Jonathan Lindsell, 19 May 2014

The EU elections are on Thursday. This is the most attention they have ever got, and the so called ‘fringe’ parties are likely to take unprecedented levels of the vote, far more than minor rebellions against Blairite foreign policy did. For years the media’s promoted Nigel Farage, perhaps because he’s a genuine, charismatic individual with a simple message. But now with real, important elections looming, they’re rounding on their darling.

The Times is the most committed attacker, running story after story about Ukip expenses irregularities, European extremist links, bizarre party management and Farage’s marital flutters. The BBC’s Nick Robinson followed their cue in investigating Mrs Farage’s job. Now The Sun is savaging Ukip too, oddly since it’s another of Rupert Murdoch’s papers. The Australian mogul has a soft spot for Farage, indeed has dined with him and tweets in his support, so it’s odd that two of his papers can pursue such a vendetta. Standpoint sees a conspiracy of celebrity columnists and Cameron cheerleaders behind the ‘hysterical campaign’.

Last week, LBC radio caught out the Ukip leader, whose comment ‘you know the difference’ (between Romanians and Germans) was heralded as more evidence of bigotry. Farage half-apologised, and has a full-page Telegraph advert defending himself from ‘a predictable storm of protest’– ‘[it’s] not racist to want to stop organised criminal gangs undermining our way of life’.

Meanwhile, the Telegraph continues its slide-show of Ukip’s more colourful individuals, today highlighting how MEP candidate Gordon Ferguson thinks ‘politicians from Britain’s three main political parties should be hanged and their voters tried for treason’. Boris Johnson reinforces the paper’s line, singing in perfect harmony with No 10’s renegotiation and referendum tune.

Even the Mail joined the attack, reviving historic accusations from Ukip’s founder that Farage used racial slurs. This sits alongside Private Eye reminding readers that Ukip’s Newark by-election candidate once backed voluntary migrant repatriation, called homosexuality ‘distasteful if not viscerally repugnant’, and claimed date-rape victims shared responsibility. Roger Helmer has since distanced himself from the comments.

Surprisingly, it’s the left-wing press that are more balanced. The Guardian discusses Labour’s problems adapting to Ukip, and how to address voters’ immigration concerns. New Statesman’s annual essay was a detailed dissection of Ukip voters’ make-up, fears, and how they relate to failings by Thatcher, Major and New Labour.

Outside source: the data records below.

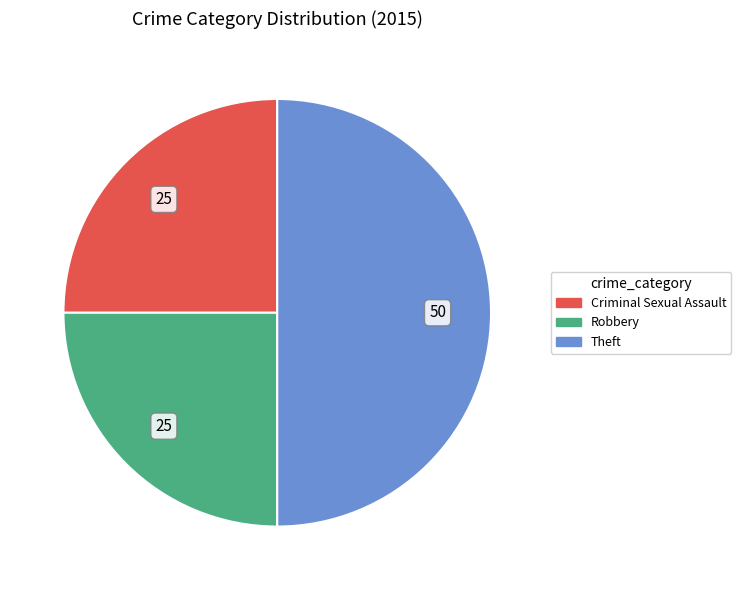

Is it true that Robbery is 38% of the pie?

False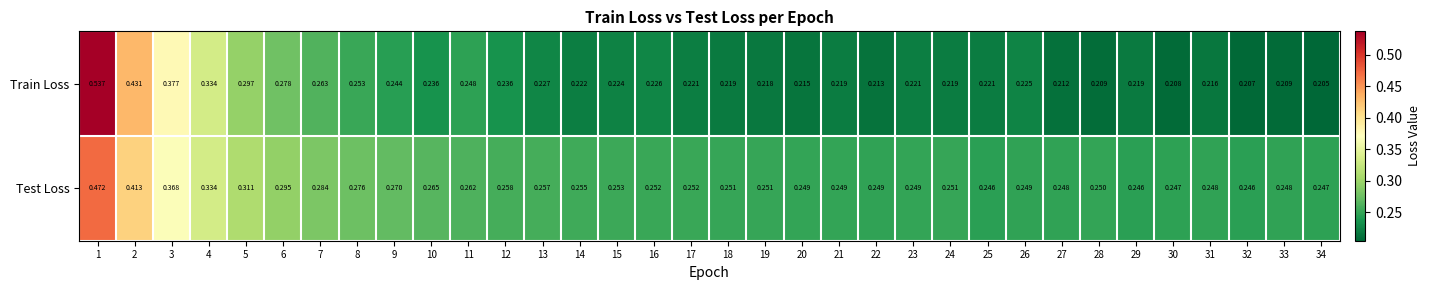

How many categories are shown in the chart?

34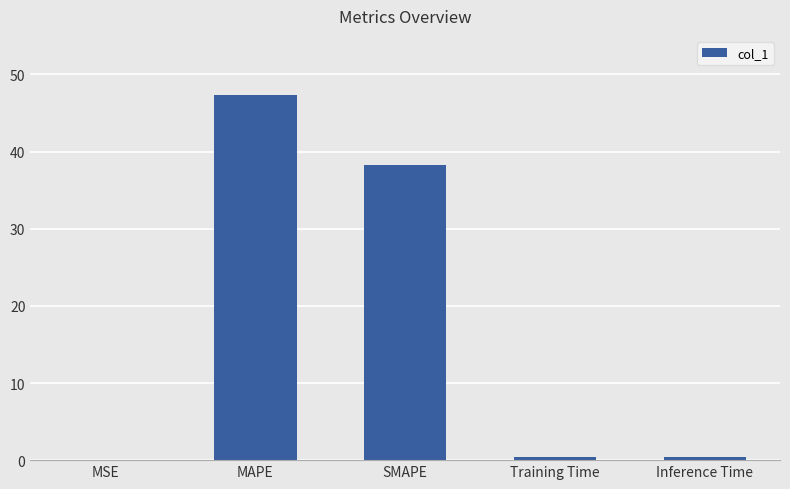

What is the greatest value displayed?

47.3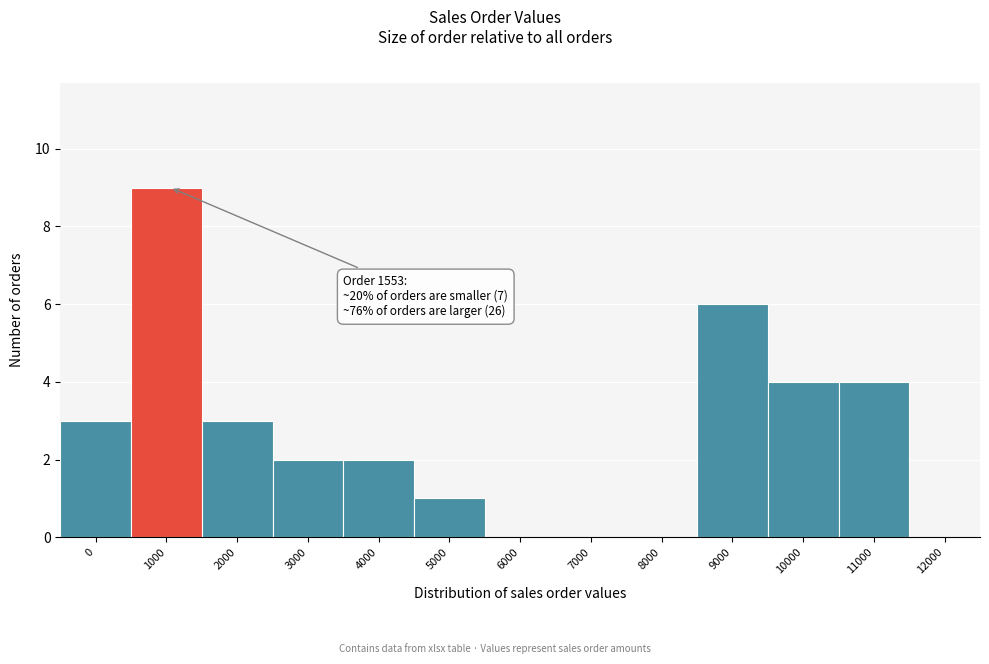

Reading left to right, list all the values displayed in this chart.

0=3	1000=9	2000=3	3000=2	4000=2	5000=1	6000=0	7000=0	8000=0	9000=6	10000=4	11000=4	12000=0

But Ukip are still leading in the polls. Nothing sticks – not even accusations that Ukip threaten free speech. Unlike traditional parties Ukip doesn’t have loyal publications, so hostility is expected from all quarters, even largely Eurosceptic papers. Moreover, a charge led by The Times can hardly dispel voters’ impression that ‘The Establishment’ is hostile to and afraid of Farage. Charges of racism, fascism or ‘uber nationalist xenophobia’ (Eric Pickles, there) just reinforce the narrative that the capital’s elite fail to empathise with, or even understand, the genuine anxieties Ukip voters have over the EU. They consider themselves reasonable patriots, not swivel-eyed loons. Being repeatedly labelled ‘fruitcakes’ doesn’t make fringe-voters come around to mainstream positions – it alienates them, offends them and galvanises them.